SecoBackup will deal with disconnects in a clean and robust manner.
Thanks,
The SecoBackup Team
Ravi R. said,
July 21, 2008 @ 4:57 am
We set up several new directories to backup during the day and noticed that uploads were not done. It appears that we were able to connect back to S3 sometime in the afternoon, and SecoBackup has since uploaded all the new files we added. We love the disconnected capabilities of SecoBackup. Essentially we dont have to worry about the network or S3 when it comes to backup.
backup is the perfect application for cloud computing right now. We care about backups eventually happenning. 6 hours od delay in backup is just fine for us.
if you are familiar with other backup services, you might know that restores and backups can take up to days.
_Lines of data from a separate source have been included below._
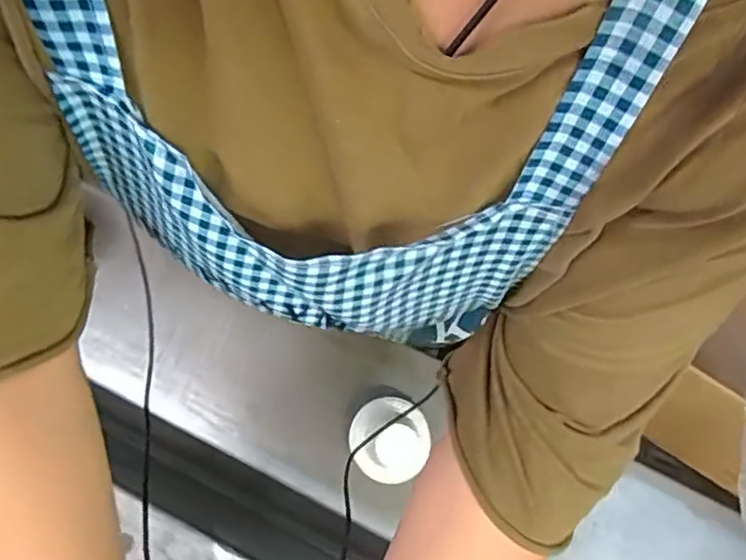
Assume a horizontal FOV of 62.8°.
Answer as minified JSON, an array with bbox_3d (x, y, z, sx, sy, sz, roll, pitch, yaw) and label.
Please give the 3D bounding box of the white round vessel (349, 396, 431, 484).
[{"bbox_3d":[0.018,0.190,0.736,0.090,0.068,0.094,1,76,-5],"label":"white round vessel"}]

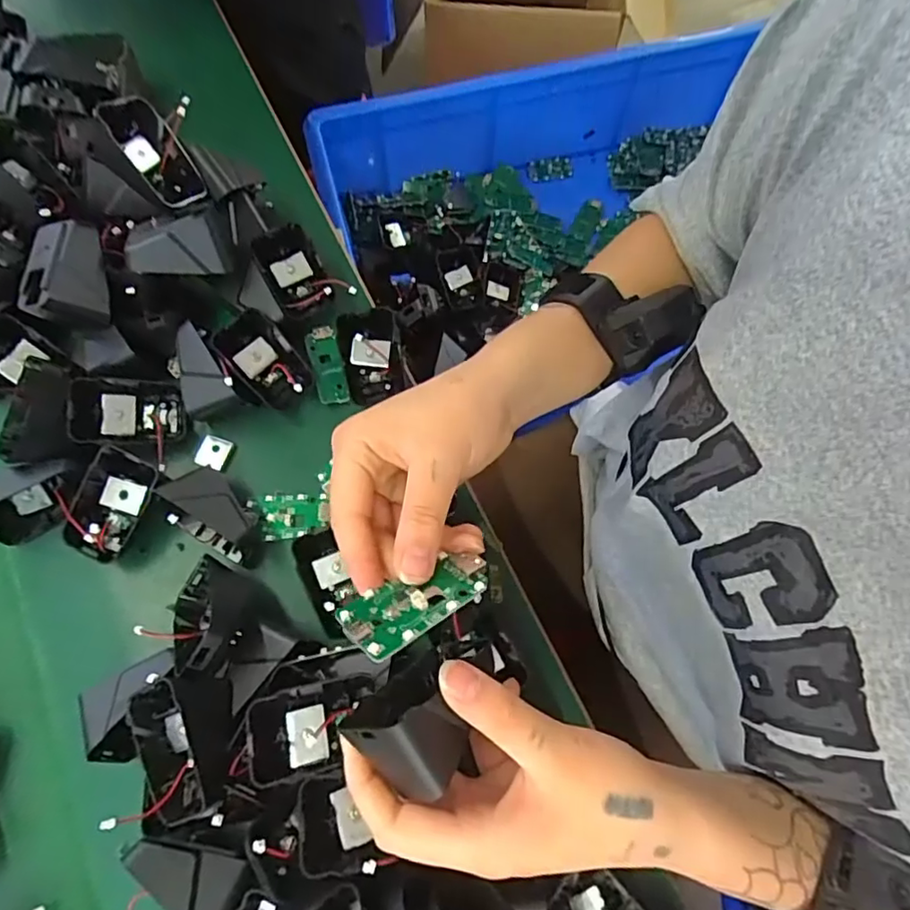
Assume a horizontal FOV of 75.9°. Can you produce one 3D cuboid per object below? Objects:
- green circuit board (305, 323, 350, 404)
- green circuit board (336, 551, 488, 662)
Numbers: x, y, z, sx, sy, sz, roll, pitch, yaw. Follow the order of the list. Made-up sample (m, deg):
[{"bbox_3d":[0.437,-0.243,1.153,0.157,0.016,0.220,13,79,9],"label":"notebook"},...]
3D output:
[{"bbox_3d":[-0.096,-0.068,0.440,0.022,0.006,0.064,-16,72,-6],"label":"green circuit board"},{"bbox_3d":[-0.015,0.058,0.238,0.061,0.005,0.031,-24,39,-32],"label":"green circuit board"}]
Amazon S3 and SecoBackup is a godsend to the backup world.
–RR
Scott said,
July 21, 2008 @ 5:01 am
Thanks SecoBackup,
its great to know that you can detect a network reconnects in seconds and transmit the remaining changes to Amazon S3.
I have always wondered how partially uploaded files work. How does SecoBackup know that the file is already partially uploaded and start from where it left off. How about the 5GB limit?
Scott
Scott said,
July 21, 2008 @ 5:03 am
another good note on this subject.
http://www.readwriteweb.com/archives/more_amazon_s3_downtime.php
linking here for reference of readers…
Administrator said,
July 21, 2008 @ 3:42 pm
Hi Scott,
SecoBackup is designed with Small Business and Enterprises in mind. SecoBackup lets you back up files of any size. Customers commonly use it for large backup archives or exchange backups with several 10s of GB of file size.
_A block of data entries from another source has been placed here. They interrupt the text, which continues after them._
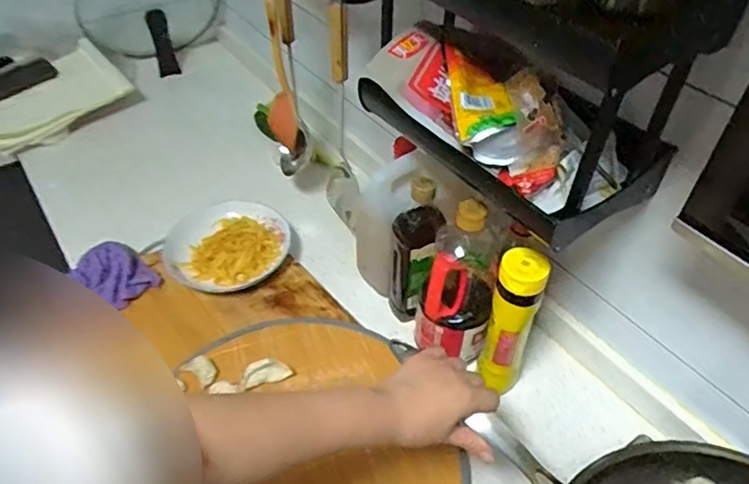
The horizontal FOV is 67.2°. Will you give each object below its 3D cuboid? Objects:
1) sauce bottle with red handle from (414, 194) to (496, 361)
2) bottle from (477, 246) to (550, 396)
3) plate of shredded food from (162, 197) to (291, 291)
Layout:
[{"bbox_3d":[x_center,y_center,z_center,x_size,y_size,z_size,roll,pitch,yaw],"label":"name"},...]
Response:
[{"bbox_3d":[0.104,0.049,0.711,0.088,0.225,0.082,-3,45,-3],"label":"sauce bottle with red handle"},{"bbox_3d":[0.164,0.102,0.687,0.057,0.203,0.063,15,47,14],"label":"bottle"},{"bbox_3d":[-0.241,-0.001,0.915,0.190,0.047,0.204,0,45,0],"label":"plate of shredded food"}]

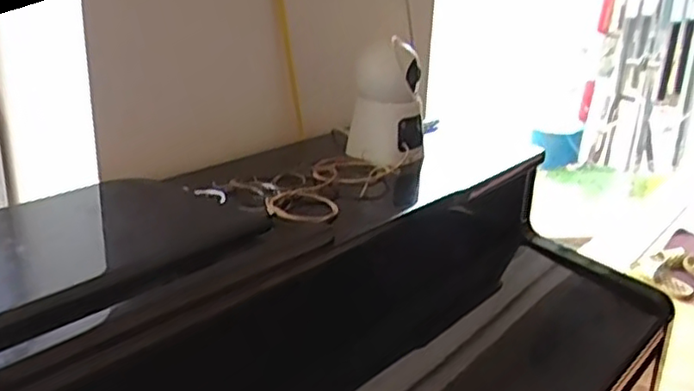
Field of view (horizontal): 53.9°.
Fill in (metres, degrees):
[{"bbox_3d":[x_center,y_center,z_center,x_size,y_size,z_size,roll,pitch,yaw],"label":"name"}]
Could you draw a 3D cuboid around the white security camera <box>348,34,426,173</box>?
[{"bbox_3d":[0.049,-0.099,0.736,0.069,0.117,0.078,-10,23,-31],"label":"white security camera"}]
SecoBackup particularly shines at dealing with large volume of data and large sized files. If there is a network error in the middle of a large file backup (like yesterdays outage), SecoBackup will have checkpointed the upload and when network connectivity is restored, it picks up from the point it left off. This happens in a reliable and robust manner, working through multiple and elongated network failures, machine reboots, login/logouts or any other event.
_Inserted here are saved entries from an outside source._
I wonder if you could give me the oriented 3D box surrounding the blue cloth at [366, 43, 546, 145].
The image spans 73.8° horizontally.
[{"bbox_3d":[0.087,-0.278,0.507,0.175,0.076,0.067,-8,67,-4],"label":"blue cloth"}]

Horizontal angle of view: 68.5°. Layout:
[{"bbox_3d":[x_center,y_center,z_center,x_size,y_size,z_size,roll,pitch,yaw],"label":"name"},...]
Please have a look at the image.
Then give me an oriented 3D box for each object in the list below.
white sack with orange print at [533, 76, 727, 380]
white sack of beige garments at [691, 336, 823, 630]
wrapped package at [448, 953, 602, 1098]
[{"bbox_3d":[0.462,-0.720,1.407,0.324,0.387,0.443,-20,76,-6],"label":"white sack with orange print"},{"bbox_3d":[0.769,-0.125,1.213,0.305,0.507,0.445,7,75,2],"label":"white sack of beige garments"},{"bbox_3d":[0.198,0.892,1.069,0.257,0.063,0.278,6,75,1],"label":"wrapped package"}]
A design philosophy of SecoBackup is to failure resilience. Through any service interruptions, SecoBackup does the right thing without your intervention!
Seth Caldwell said,
July 21, 2008 @ 10:10 pm
When I first started using S3 I thought it was the most amazing thing ever. Within 24 hours, I had my entire web imaging system (heavy user contribution) using s3. However, I wish amazon’s .NET methods had included some setup in web.config that would have specified a local cache folder should their service ever go down. I’m programming this myself now, and using a getFileLink() method around any s3 hosted file. It checks s3 status every 5 minutes. If s3 is down, it uses the local cache for the next 5 minutes.
Essentially, it adds our own local servers to the ‘cloud’. I’m surprised s3 didn’t provide this feature in the first place.
Seth – http://www.collarfree.com
Egbert said,
August 22, 2008 @ 4:00 pm
I guess that for a backup service, the interuption of the backup process is not too much of an immediate business issue. It is a disaster remediation process, and not core business. HOWEVER, in times of need (the disaster occurred) where the RESTORE is required immedately, that’s when you are actually hit by the S3 downtime.